* _ARBEITSANWEISUNGEN_
**a)** Fasse den Text über die App Clubhouse in zwei Sätzen zusammen.
**b)** Liefere die Fortsetzung des Textes über die App Clubhouse im Anschluss an seinen letzten Satz.

:: VORLIEGENDER TEXT

Was Clubhouse mit der Corona-App zu tun hat
Und was man sonst dazu noch wissen sollte

Die neue App Clubhouse ging gerade zu Beginn des Jahres insbesondere in Deutschland durch die Decke und stand zwischenzeitlich auf Platz 1 der Downloadzahlen im Appstore von Apple. Die Verbreitung wäre sicherlich noch extremer, wenn es Clubhouse auch für Android gäbe. Bislang ist das Ganze nämlich “exklusiv” für iOS verfügbar. Das Teil trifft definitiv den Trend der Zeit und die Macher hinter der App scheinen einiges richtig gemacht zu haben. Clubhouse wirft aber auch einige massive Fragen auf…
FOMO-Effekt als “Brandbeschleuniger”
Mitte Januar begann der Hype um eine neue App namens Clubhouse. Eine App, die alles Bisherige in gewissen Teilen ad absurdum führt. Es geht nicht um irgendwelche Prol-Fotos beim Einkaufen oder im Urlaub. Es geht auch nicht um Likes oder Kommentare. Es geht quasi wieder “Back to the roots”, nämlich um das Gespräch. Clubhouse ist eine App, mit der man sich ausschließlich per Sprache in beliebigen Räumen – entweder 1:1 oder 1:many austauschen bzw. seine Message verbreiten kann. Der Spiegel umschreibt das Teil aus meiner Sicht ganz treffend wie folgt: “Bei Clubhouse wird miteinander geredet, live und ohne Bild. Man kann sich das als mehr oder weniger interaktiven Podcast vorstellen oder als virtuelle Onlinekonferenz, bei der manche ein Mikro haben und andere nicht.”1

Wie bereits eingangs erwähnt haben die Macher der App einiges richtig gemacht. Zum einen setzen sie auf den gerade in den letzten zwei Jahren massiv angewachsenen Audio-Trend durch Podcasts. Vorteil hierbei ist, dass man den Content quasi fast immer und überall konsumieren kann. Man muss nämlich “nur” zuhören. Das geht im Auto, in der U-Bahn und auch sonst – zumindest theoretisch – fast immer. Zum anderen scheinen sie in ihrer Schul- oder Studentenzeit in Marketing ganz gut aufgepasst zu haben. Das Thema künstliche Verknappung hat in der Vergangenheit bereits sehr häufig extrem gut funktioniert und auch die App praktiziert diesen Ansatz par Excellence. Der Drang von Menschen, besonders bei Dingen, die rar oder schwierig zu erreichen sind, ist dann meist besonders ausgeprägt. Im Marketing-Slang spricht man hierbei auch vom sogenannte FOMO- Effekt (= Fear of missing out), der die Angst, etwas wichtiges zu verpassen, beschreibt.

::::
:: ROHDATEN

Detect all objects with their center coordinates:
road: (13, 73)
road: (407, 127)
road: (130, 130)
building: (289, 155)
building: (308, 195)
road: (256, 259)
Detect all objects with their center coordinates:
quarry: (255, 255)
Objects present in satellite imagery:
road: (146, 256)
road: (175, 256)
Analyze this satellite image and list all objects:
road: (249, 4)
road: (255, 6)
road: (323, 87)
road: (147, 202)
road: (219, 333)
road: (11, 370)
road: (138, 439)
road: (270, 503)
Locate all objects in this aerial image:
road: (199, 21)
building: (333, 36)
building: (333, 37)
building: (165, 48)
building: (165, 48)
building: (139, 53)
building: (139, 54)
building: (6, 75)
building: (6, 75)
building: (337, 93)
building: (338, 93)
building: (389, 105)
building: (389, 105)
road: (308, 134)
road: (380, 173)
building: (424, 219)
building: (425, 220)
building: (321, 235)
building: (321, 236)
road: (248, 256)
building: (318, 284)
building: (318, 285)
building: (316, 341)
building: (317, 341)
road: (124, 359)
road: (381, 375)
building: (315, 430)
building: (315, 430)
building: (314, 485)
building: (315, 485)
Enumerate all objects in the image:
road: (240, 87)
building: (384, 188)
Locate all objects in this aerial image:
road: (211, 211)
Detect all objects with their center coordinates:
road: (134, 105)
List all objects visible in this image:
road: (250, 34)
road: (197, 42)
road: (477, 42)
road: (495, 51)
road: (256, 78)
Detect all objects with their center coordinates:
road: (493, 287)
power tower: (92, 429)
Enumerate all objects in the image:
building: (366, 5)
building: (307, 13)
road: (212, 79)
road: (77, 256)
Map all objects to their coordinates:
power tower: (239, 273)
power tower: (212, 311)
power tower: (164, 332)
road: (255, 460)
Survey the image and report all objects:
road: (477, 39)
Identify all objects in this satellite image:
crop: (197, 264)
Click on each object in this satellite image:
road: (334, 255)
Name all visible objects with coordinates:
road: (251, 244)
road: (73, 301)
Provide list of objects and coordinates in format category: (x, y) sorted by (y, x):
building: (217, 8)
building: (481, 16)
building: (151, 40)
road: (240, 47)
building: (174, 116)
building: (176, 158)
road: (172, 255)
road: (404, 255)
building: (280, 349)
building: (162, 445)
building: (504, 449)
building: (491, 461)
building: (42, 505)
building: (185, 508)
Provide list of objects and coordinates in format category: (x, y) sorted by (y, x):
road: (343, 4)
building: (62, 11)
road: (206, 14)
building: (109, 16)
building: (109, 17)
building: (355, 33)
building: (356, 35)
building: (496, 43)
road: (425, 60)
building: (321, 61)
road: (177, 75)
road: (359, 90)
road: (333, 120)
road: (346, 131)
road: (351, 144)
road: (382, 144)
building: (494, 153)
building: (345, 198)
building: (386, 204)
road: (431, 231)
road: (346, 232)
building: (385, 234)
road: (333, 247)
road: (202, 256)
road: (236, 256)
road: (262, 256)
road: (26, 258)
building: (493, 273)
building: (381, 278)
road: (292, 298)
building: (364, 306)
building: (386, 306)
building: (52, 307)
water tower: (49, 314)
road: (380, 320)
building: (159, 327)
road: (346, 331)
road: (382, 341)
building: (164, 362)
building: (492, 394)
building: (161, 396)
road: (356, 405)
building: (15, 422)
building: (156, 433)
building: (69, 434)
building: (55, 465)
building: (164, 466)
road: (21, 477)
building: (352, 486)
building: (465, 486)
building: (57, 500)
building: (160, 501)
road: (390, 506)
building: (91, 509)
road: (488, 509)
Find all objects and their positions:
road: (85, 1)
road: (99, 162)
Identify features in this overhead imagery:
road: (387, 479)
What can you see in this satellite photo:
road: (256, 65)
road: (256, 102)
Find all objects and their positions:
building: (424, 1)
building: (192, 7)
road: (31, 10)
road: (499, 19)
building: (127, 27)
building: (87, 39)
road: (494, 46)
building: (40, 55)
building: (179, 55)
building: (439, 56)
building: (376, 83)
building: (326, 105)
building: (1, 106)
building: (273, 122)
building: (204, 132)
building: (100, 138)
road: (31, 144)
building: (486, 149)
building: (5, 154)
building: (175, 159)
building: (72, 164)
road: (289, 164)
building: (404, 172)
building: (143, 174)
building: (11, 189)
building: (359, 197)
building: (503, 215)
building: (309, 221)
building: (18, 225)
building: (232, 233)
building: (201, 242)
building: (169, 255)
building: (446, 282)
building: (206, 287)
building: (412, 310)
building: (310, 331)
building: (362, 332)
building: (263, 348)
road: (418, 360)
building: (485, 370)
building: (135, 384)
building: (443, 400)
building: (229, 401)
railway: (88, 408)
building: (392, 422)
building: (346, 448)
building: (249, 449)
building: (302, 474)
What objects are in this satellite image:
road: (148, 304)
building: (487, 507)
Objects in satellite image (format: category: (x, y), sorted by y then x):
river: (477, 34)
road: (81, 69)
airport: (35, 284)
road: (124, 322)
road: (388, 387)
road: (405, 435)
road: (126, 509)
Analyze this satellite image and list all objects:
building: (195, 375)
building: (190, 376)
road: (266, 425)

::::

* _ANTWORTEN_
**a)** Die Sprach-App Clubhouse ist bislang nur für iOS verfügbar und löste zu Beginn des Jahres besonders in Deutschland einen Hype aus, der sie zeitweise auf Platz 1 der Downloadzahlen im Appstore von Apple brachte. Ihre Macher setzen auf den durch Podcasts stark gewachsenen Audio-Trend und auf künstliche Verknappung, die im Marketing mit dem FOMO-Effekt in Verbindung gebracht wird, der Angst, etwas Wichtiges zu verpassen.

**b)**
Bei Clubhouse kann nicht jeder der möchte “einfach so” dabei sein. Man kann sich zwar die App downloaden, daher auch die riesige Anzahl an Downloads, jedoch muss man von einem bestehenden Clubhouse User erst eingeladen werden, um teilnehmen zu dürfen. Jeder User hat dabei zu Beginn zwei Einladungen, die er an Bekannte weitergeben kann. Bei denen funktioniert das System dann wiederum genau so. Böse Zungen würde hier vermutlich von einem Schneballsystem sprechen. Dass das Ganze funktioniert, zeigt die aktuelle Entwicklung.
Ich habe mich auch Mitte Januar bei Clubhouse angemeldet, weil mich die App alleine schon von Berufs wegen interessiert und ich generell den Audio-Ansatz äußerst spannend finde. Zwischenzeitlich habe ich auch einige Clubhouse-Sessions gehostet bzw. war als Speaker mit dabei und ich muss schon sagen, dass das Ganze ein gewisses Suchtpotential hat. Zudem kommt man teilweise mit äußerst interessanten Leuten in Kontakt, die man sonst niemals “getroffen” hätte.
Clubhouse und der Datenschutz
Das heikle an der ganze Geschichte ist allerdings – und das muss man hier ganz klar erwähnen – das Thema Datenschutz, für das sich bei Clubhouse ganz vorsichtig formuliert scheinbar niemand interessiert bzw. bislang interessiert hat. Oder anders ausgedrückt und noch wahrscheinlicher: Das Thema wird auf Kosten des Datenschutzes größtenteils ausgeblendet – zumindest was Europa und die mit der DSGVO einhergehenden Vorgaben anbelangt.
Um bei Clubhouse teilnehmen zu können, muss ich mir zuerst die Clubhouse App im Appstore downloaden, was soweit erstmal kein Problem darstellt und auch inzwischen genügend Leute gemacht haben.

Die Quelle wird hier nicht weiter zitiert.